OPINION: Students should be able to take seven classes, regardless of elective choice

Almost two months into the second semester, students must start thinking about classes for the next school year. Although some choose to register for the minimum amount of classes to meet graduation requirements, others are striving to learn more by taking more courses. However, SCHS is limiting many students from taking seven classes.

Oftentimes, students are allowed to take seven classes only if they take specific electives, such as journalism, choir or yearbook. However, many students’ interests lie elsewhere, so they should have the choice of taking any seven courses.

For example, freshmen are often guided into taking only six classes, leading to an “easy” freshman year. However, not having a seven-class schedule makes it harder to transition into sophomore year. Some students go from taking two honors classes to six weighted classes. Instead, freshmen should take the opportunity of an “easy” year to complete as many courses required for graduation as possible.

Previously, many sophomores wished to take AP Computer Science Principles but were unable, despite only having six classes.
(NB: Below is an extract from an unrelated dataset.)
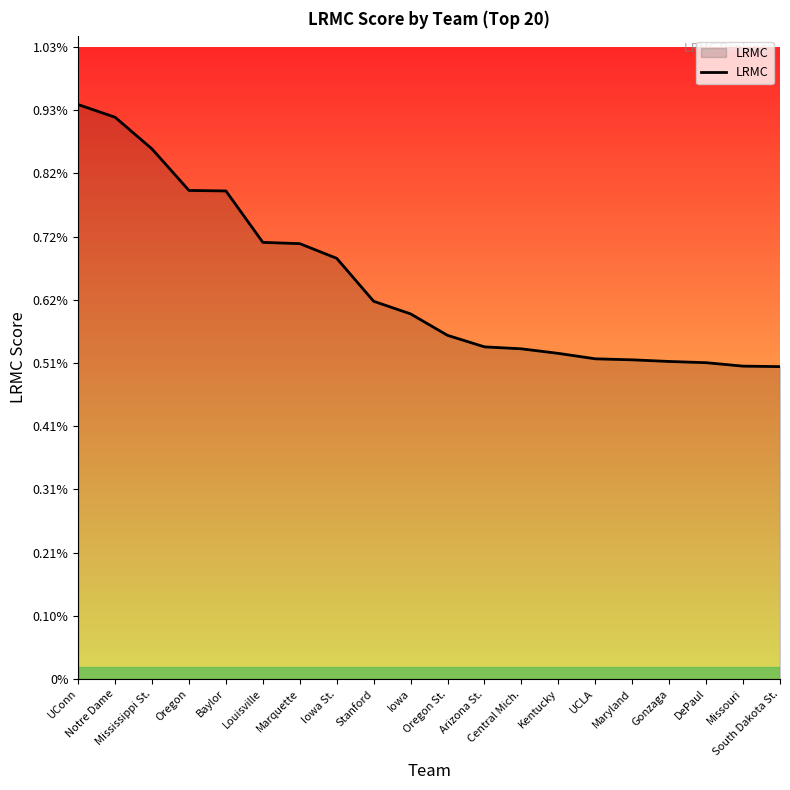

Which label corresponds to the largest value in the chart?

UConn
Based on a lottery, only a few sophomore students could take APCSP. The other students were prevented from their ambition to learn and be more exposed to college-level courses.

Consistency should be kept throughout every student and their decisions. Counselors should provide valuable advice but not prohibit any individual from taking a desired class.

Students’ mental health is very important, but students should be able to determine whether they can handle a seven-class workload. Furthermore, students need to understand they should only be taking classes that will benefit them in their future rather than just taking classes to receive a GPA bump. Some classes may be overwhelming for some, but the most crucial part is to let students make their own decisions.

Ultimately, students should have the final choice in taking any class as long as it meets the graduation requirements and the student has completed course prerequisites. If they end up making the wrong decision despite counselors’ advice, students should face the consequences. Learning to overcome obstacles is an important life skill.

In order to appropriately support students’ goals and ambitions, SCHS administration should only guide students into making the right choice rather than preventing them from pursuing more difficult classes.